Although his work remained consistently unpopular among adult readers of the comics — kids, thankfully, recognized his talents more easily — Belardinelli’s career soared with bylines and impeccable drawings done for the second series of Flesh, as well as Angry Planet. When sibling anthology Tornado found itself merged with 2000 AD in the early 1980s, it brought the fantasy strip Blackhawk with it — giving Belardinelli another high-profile opportunity to set a new precedent for sci-fi art that hinted to readers to perhaps not quite take themselves, or the stories, quite so seriously.
Between Meltdown Man and Ace Trucking Co. — two 2000 AD mainstays in the early 1980s that are undeniably some of the artist’s most easily recognized works — it’s hard to deny that Belardinelli had a rare gift not only for the bizarre, but also for fun. For all that Meltdown Man may be a totally ridiculous concept in terms of its writing, the artwork ties the story together in a way that only Belardinelli can do, weaving the strange scifi concepts of hybrid people and the urgency of the genocide he must save them from are dispersed with camp faces, undeniably horny animal-folk, and stunning backgrounds in way that makes readers both fully engaged and utterly befuddled.

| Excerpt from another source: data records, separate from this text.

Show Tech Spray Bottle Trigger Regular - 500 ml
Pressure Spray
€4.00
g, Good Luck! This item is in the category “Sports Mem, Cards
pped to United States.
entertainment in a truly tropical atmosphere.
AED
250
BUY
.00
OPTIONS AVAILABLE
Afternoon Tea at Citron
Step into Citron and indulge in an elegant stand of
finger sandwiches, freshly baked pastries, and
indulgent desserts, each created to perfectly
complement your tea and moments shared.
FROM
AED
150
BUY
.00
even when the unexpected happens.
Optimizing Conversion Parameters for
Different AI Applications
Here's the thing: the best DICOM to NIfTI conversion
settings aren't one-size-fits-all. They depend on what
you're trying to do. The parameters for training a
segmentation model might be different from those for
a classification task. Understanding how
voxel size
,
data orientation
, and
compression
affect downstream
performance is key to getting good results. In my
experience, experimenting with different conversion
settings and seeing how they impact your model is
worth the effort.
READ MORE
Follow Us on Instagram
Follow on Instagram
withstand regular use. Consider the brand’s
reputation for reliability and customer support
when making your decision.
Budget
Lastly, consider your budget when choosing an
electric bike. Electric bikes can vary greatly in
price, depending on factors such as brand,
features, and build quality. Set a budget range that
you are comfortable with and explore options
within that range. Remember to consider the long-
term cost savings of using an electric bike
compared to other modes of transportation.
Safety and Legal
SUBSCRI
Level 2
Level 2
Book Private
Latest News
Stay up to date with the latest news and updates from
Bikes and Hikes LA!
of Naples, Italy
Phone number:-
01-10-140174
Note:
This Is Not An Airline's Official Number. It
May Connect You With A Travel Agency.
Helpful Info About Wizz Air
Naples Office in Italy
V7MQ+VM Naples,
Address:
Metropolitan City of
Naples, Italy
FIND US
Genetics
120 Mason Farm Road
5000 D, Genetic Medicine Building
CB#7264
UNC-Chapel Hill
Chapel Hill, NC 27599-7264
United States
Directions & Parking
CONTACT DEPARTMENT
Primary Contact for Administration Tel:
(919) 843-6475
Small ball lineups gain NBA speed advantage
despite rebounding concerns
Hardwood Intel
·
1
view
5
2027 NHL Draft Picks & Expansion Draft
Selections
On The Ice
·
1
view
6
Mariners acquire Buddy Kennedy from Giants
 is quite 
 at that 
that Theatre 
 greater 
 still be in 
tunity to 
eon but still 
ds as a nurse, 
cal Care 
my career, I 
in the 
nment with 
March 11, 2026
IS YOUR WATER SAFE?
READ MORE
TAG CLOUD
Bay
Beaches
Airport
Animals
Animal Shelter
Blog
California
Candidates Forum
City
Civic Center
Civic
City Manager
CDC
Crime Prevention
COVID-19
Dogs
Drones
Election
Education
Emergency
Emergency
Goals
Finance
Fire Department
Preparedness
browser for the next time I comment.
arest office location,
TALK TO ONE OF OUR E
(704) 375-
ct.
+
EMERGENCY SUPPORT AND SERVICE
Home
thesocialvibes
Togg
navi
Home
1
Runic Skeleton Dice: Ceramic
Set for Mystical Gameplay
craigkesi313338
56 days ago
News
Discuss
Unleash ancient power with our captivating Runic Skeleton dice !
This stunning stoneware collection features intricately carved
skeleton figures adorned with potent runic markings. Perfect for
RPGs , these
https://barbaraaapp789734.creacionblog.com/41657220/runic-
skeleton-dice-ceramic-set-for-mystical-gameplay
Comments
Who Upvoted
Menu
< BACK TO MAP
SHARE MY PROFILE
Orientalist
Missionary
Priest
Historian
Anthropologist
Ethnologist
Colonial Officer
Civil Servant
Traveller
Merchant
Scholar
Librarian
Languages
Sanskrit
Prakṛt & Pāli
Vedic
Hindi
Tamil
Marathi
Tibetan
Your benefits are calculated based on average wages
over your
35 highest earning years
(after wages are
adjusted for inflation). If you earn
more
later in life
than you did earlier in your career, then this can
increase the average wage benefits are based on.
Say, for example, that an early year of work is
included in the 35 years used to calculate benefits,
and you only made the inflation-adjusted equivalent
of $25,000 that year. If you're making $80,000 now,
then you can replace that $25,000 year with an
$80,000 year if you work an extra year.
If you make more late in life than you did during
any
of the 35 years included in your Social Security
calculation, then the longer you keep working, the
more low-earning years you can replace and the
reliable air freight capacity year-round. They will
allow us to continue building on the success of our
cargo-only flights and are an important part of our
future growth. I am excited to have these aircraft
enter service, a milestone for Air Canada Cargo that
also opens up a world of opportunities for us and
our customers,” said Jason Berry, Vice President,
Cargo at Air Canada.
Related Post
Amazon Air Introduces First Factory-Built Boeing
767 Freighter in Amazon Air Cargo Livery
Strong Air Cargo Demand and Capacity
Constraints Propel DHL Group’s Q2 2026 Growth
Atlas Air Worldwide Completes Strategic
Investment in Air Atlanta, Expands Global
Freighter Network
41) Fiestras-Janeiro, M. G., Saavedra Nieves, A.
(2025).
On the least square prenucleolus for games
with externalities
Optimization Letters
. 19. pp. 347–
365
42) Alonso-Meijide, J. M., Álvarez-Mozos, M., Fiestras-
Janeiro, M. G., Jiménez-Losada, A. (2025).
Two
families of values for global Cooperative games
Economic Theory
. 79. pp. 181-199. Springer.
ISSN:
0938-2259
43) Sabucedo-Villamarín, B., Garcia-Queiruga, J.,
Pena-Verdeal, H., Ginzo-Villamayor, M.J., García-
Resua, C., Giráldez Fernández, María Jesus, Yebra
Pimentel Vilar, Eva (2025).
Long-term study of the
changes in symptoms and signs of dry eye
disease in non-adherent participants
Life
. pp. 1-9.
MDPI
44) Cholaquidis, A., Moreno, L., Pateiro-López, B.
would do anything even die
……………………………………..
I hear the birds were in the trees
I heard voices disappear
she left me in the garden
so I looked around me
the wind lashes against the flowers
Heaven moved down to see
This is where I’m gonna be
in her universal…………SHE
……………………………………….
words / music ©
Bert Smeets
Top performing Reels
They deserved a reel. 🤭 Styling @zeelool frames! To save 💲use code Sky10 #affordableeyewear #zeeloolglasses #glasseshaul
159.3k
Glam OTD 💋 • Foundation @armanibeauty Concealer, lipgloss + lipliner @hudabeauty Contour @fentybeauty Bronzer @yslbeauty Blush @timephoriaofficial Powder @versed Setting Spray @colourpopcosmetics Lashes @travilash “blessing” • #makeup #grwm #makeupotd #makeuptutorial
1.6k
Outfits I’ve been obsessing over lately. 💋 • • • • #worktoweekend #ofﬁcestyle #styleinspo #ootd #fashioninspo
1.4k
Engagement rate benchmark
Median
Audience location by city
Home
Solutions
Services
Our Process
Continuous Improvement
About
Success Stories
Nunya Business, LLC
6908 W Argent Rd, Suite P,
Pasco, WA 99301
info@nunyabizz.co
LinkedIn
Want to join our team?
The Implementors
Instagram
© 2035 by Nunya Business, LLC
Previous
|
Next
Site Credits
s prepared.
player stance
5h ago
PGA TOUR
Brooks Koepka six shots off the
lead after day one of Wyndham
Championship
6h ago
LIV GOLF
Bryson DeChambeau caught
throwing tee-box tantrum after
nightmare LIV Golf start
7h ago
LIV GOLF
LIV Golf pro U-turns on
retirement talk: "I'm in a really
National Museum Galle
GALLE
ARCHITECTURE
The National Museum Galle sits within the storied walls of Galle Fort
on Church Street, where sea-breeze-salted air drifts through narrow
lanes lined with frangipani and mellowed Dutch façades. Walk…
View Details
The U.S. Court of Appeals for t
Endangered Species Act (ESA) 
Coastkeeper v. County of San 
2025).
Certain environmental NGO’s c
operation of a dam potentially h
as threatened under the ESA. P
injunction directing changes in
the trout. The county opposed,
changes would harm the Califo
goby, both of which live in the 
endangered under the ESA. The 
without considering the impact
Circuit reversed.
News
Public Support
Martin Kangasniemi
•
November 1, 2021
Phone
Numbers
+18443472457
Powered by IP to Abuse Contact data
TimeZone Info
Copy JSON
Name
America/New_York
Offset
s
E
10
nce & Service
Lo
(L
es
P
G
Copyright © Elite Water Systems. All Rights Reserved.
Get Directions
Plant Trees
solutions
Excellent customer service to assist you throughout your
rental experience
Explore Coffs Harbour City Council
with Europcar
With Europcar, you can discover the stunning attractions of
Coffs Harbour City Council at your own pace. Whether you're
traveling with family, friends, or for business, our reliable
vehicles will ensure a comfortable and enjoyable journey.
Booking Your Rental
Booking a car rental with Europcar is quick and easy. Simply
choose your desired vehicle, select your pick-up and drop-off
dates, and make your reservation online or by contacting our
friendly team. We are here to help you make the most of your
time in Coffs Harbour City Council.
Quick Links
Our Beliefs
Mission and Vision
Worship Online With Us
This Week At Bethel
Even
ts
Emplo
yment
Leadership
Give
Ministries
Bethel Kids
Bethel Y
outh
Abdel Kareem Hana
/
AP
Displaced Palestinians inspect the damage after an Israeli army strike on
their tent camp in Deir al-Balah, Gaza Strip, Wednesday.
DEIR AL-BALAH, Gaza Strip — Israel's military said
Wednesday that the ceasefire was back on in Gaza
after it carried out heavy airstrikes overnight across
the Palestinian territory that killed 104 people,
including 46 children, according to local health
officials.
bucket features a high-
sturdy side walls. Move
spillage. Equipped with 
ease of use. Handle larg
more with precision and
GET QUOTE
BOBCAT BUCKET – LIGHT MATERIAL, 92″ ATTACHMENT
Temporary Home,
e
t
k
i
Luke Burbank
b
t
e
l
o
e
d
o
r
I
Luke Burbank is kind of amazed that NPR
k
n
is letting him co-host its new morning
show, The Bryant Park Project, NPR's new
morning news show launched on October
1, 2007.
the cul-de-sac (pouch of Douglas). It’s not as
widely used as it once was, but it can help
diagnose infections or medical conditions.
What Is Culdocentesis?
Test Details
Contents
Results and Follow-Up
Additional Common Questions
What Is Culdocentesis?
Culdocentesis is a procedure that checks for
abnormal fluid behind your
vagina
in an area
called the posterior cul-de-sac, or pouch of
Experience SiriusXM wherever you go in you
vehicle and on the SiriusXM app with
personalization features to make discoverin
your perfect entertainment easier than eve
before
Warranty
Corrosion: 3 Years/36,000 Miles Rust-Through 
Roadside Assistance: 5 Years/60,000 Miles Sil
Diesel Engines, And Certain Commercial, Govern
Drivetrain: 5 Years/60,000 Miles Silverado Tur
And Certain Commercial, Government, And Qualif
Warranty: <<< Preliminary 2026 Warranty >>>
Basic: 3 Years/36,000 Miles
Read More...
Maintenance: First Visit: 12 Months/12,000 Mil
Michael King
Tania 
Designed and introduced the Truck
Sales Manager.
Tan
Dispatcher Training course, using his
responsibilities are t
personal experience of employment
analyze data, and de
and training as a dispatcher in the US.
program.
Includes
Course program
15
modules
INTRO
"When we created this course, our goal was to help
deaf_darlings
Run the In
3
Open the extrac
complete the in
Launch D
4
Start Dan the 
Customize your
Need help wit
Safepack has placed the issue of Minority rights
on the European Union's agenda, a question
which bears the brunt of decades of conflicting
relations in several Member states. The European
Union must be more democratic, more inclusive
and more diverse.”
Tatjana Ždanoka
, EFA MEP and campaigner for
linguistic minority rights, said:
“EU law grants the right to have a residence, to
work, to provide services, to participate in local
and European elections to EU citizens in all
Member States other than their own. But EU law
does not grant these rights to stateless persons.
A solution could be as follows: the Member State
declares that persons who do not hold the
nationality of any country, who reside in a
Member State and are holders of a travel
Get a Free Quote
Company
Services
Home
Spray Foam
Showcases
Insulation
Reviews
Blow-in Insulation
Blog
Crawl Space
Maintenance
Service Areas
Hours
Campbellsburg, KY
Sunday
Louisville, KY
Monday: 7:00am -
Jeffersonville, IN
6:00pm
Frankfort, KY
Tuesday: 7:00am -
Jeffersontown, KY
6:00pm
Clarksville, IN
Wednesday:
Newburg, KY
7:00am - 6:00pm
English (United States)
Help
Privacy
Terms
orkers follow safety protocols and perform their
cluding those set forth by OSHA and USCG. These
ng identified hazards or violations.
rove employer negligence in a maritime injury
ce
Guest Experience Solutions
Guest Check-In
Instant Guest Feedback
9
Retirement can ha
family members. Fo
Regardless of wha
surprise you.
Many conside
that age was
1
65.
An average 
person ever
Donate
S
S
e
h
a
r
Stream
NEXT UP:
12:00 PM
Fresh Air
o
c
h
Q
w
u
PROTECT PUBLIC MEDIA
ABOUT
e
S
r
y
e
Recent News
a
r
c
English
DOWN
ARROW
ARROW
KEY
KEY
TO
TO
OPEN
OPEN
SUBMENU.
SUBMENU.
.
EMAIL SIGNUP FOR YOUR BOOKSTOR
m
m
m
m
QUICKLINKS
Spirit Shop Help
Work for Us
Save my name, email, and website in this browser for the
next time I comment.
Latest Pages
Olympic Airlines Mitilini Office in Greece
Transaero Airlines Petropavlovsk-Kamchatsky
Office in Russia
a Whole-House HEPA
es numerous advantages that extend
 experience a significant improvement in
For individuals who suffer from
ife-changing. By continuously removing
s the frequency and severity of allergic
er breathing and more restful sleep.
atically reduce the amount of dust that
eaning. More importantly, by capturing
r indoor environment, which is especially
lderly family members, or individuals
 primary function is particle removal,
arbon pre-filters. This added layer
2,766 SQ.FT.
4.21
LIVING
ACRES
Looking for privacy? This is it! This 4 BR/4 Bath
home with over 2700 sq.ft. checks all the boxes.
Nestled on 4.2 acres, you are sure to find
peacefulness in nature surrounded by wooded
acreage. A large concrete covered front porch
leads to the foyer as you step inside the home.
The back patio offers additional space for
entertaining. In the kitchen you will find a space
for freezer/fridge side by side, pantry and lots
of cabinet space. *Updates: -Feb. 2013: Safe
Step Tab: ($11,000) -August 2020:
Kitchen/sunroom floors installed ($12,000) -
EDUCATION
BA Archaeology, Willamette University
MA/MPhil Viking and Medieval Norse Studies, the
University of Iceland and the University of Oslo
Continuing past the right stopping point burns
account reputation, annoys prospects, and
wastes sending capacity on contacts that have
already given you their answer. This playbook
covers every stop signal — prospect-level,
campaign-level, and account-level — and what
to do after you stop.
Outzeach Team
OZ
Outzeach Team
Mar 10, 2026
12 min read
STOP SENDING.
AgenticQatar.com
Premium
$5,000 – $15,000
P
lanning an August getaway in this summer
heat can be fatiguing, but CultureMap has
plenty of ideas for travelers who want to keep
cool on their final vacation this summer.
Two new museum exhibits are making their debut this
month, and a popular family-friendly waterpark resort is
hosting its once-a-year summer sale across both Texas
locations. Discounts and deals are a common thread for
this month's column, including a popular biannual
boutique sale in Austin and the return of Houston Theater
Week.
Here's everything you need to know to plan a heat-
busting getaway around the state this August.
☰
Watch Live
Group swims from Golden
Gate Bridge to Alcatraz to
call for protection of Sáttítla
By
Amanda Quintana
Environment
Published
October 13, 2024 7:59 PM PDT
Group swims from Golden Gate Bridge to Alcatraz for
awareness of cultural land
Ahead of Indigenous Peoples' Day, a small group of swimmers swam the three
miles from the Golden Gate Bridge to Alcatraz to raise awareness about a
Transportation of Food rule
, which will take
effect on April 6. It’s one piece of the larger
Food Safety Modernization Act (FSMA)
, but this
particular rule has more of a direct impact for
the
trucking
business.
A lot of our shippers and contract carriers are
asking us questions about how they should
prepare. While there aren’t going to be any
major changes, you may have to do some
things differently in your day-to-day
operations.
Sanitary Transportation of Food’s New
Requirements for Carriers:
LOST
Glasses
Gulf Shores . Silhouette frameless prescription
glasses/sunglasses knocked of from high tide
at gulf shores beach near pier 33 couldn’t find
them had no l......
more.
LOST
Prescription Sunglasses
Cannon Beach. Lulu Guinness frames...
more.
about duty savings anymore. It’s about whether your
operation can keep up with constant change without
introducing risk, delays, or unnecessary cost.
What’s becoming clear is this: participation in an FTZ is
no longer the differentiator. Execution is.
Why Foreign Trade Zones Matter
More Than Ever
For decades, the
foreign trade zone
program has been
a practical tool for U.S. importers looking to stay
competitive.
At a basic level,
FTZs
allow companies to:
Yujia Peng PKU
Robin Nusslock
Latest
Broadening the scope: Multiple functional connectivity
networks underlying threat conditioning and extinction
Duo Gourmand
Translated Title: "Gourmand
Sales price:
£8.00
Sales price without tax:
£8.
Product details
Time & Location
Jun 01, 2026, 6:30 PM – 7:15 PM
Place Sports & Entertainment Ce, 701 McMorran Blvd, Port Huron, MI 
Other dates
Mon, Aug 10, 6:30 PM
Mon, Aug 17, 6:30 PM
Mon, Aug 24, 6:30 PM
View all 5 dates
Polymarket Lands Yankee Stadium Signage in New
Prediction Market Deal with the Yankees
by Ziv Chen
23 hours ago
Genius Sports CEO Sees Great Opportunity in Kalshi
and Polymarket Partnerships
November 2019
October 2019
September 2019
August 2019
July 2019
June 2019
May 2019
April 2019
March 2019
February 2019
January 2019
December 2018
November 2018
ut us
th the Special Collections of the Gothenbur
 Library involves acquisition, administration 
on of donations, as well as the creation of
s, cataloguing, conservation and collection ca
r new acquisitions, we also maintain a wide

The same can be said, in the best of ways, for his work on John Wagner and Alan Grant’s Ace Trucking Co. Ace Trucking is memorable and still held in the highest regard by fans for a number of reasons ranging from the UK’s strange obsession with CB radio chatter in the 1980s to Wagner and Grant’s signature goofiness laced with sci-fi fun. More than that, though, when you think of Ace Trucking, you think of the art. With a style of art that is so fine-tuned and beautiful that it almost looks out of place for the likes of Wagner and Grant’s tomfoolery, the series was a place for Belardinelli’s imagination to run wild.
With the series artist having been pegged as someone whose human figures were, ahem, “limp wristed”, Wagner and Grant intentionally created an alien space hauling comedy with nearly no humans in sight — creating a space filled by the fever-dreams of Bellardinelli’s brain sprawling out in the form of hulking figures, sly-talkers, and massive prog rock space backgrounds. Somewhere between the believable and the absurd was where Belardinelli’s abilities truly shone, showing audiences what Ace Trucking was all about, and just how genuinely weird it truly was. Honestly, there is no better way to picture it.
Belardinelli continued to draw many strips and comics even when his career with 2000 AD slowly came to an end, having spent much of just over a decade acting as a major player in the smaller aspects of the title during its formative years. Despite having never touched anything like Judge Dredd, Rogue Trooper, or Strontium Dog — some of the title’s biggest serials of the era — it’s an undeniable fact that Belardinelli’s work nonetheless was the backbone of the smaller (and still infinitely beloved) characters and concepts that helped shape both 2000 AD as an anthology, and a fanbase that grew up with specific ideas of what did, and didn’t, constitute the much-beloved “thrill power” that readers clamored for.
There are few artists in the world whose quality of art manages to be so phenomenal and deadly serious, but lends itself so well to levity, lightness, and fun. In Belardinelli’s work, we as fans can relish in just that: the simplicity of a comic book laugh delivered with quality, thoughtfulness, and an imagination that was beyond what anyone was able to cope with.